* PASSAGE PROVIDED
^^^^
One in 10 Rhode Island students was suspended last year, and either sent home or forced to sit in isolated rooms for hours. The Providence Journal looks at who is suspended (disproportionately black students), why (less for violent offenses than for truancy and tardiness), and with what result. You can find this multi-part series at http://projo.com/extra/suspensions/.

The University of Washington's Paul Hill has written a fine short background paper for the Progressive Policy Institute on "charter districts," an idea that has been gaining interest as the charter-school movement has spread. (President Bush, it may be recalled, also proposed a "charter states" program, although Congress knocked the stuffing out of it.) In five pages, Hill explains his version of a charter district, namely a public school district that charters all its schools instead of running any of them directly. (Another concept of a charter district would be one that obtains freedom from state regulations, union contract constraints and other impediments to operating its schools as it thinks best, in return for demonstrated improvements in pupil achievement. One can also envision a hybrid of those two concepts.) He notes that several U.S. school systems are already all-charter, that several more are moving in that direction, and that seven state charter laws would permit any district to do likewise. Appended to this paper is a useful one-page synopsis by Andy Rotherham of Chester-Upland, Pennsylvania's recent move (under strong state pressure) to out-source all of its schools that weren't already public charter schools. You may obtain it from Progressive Policy...

Fresh from Canada, this compact package of ten papers, edited by the Fraser Institute's Claudia R. Hepburn, looks at whether and how competition-based reforms could benefit the Canadian education system. More than a few of its lessons also apply to-indeed, many were derived from research performed in-the United States. The compilation is partly the result of a spring 2000 Fraser Institute conference on school choice. South-of-the-border contributors include our own Checker Finn, with "Reinventing Public Education via the Marketplace" (based on the keynote address he gave at the conference); economist Caroline Hoxby, contributing an eye-opening essay called "Analyzing School Choice Reforms that Use America's Traditional Forms of Parental Choice"; and Jay Greene, providing "A Survey of Results from Voucher Experiments: Where We Are and What We Know," which dispels many common misconceptions about voucher research. From the Canadian side, William Robson offers "Publicly Funded Education in Ontario: Breaking the Deadlock, " which explains why that province could use an infusion of parent-empowering reform, especially to reduce its stubborn achievement gap between poor and wealthy youngsters. The University of Calgary's Lynn Bosetti shares "The Alberta Charter School Experience." (Alberta was the first province in Canada to enact a charter law which,...
^^^^
* DATASET ENTRIES
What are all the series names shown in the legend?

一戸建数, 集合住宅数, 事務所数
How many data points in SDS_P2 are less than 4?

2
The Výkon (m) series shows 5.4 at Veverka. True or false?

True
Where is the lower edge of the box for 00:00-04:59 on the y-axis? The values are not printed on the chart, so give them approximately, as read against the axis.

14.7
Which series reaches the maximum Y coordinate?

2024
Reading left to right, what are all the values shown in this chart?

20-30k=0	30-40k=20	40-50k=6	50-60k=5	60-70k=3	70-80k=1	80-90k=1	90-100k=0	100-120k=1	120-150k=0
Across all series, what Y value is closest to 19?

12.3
^^^^
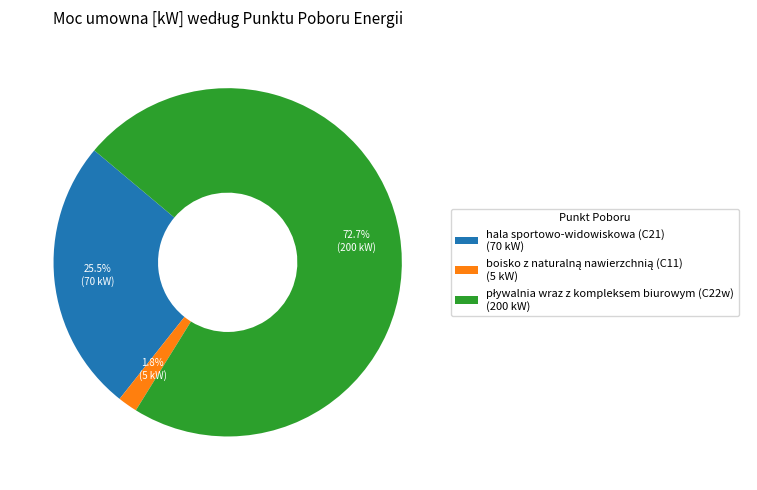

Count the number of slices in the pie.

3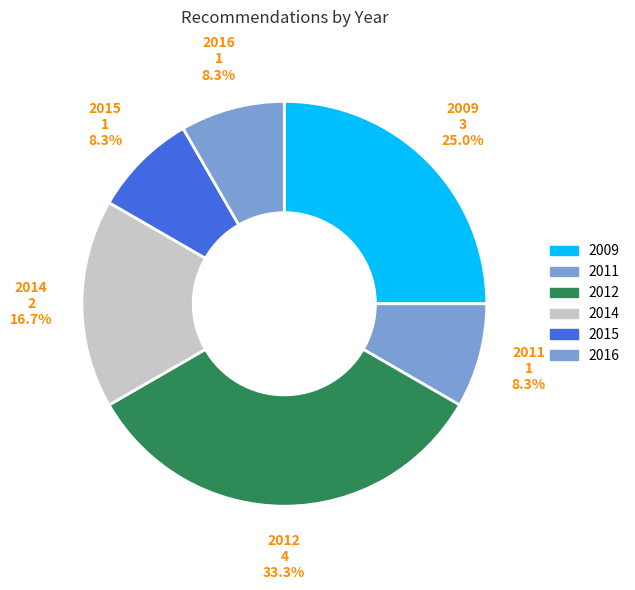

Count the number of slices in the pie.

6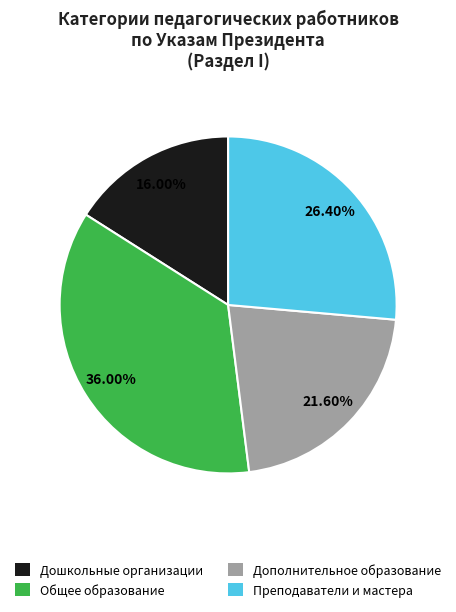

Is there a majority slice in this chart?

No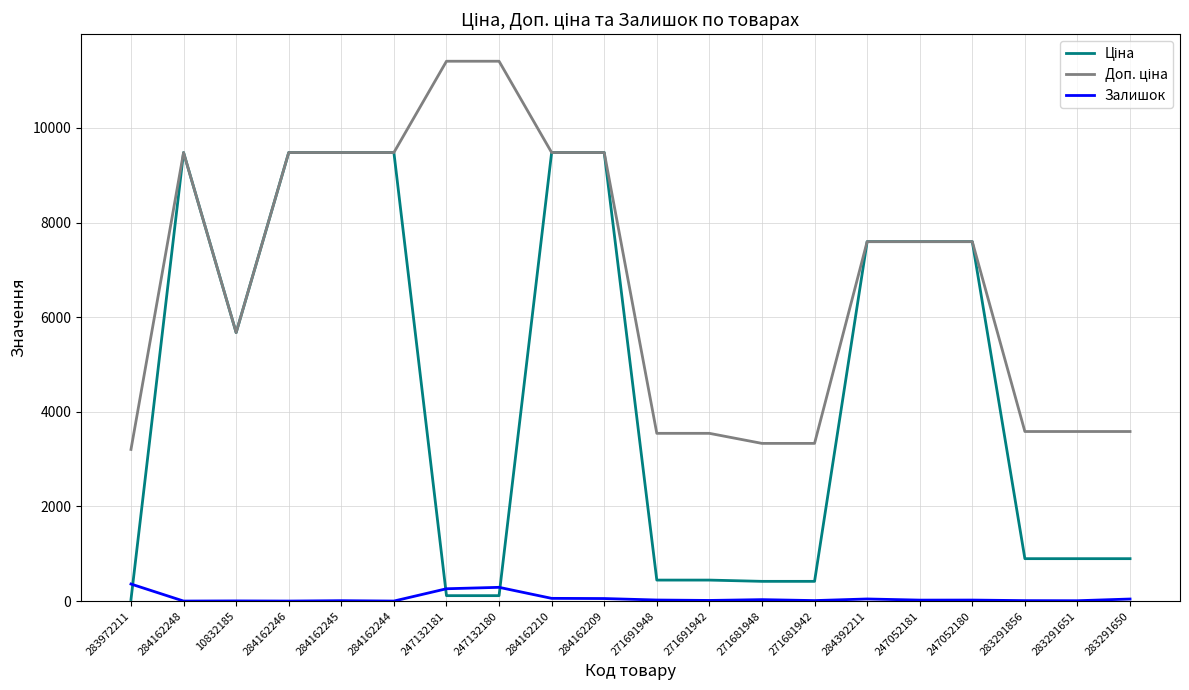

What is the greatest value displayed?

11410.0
^^^^
* WHAT NEEDS TO BE DONE
Extract from the passage on school reform the wording from "One in 10 Rhode" up to and including "series at http://projo.com/extra/suspensions/.". The data comes from a separate source unrelated to the passage on school reform.

* OUTPUT BELOW
One in 10 Rhode Island students was suspended last year, and either sent home or forced to sit in isolated rooms for hours. The Providence Journal looks at who is suspended (disproportionately black students), why (less for violent offenses than for truancy and tardiness), and with what result. You can find this multi-part series at http://projo.com/extra/suspensions/.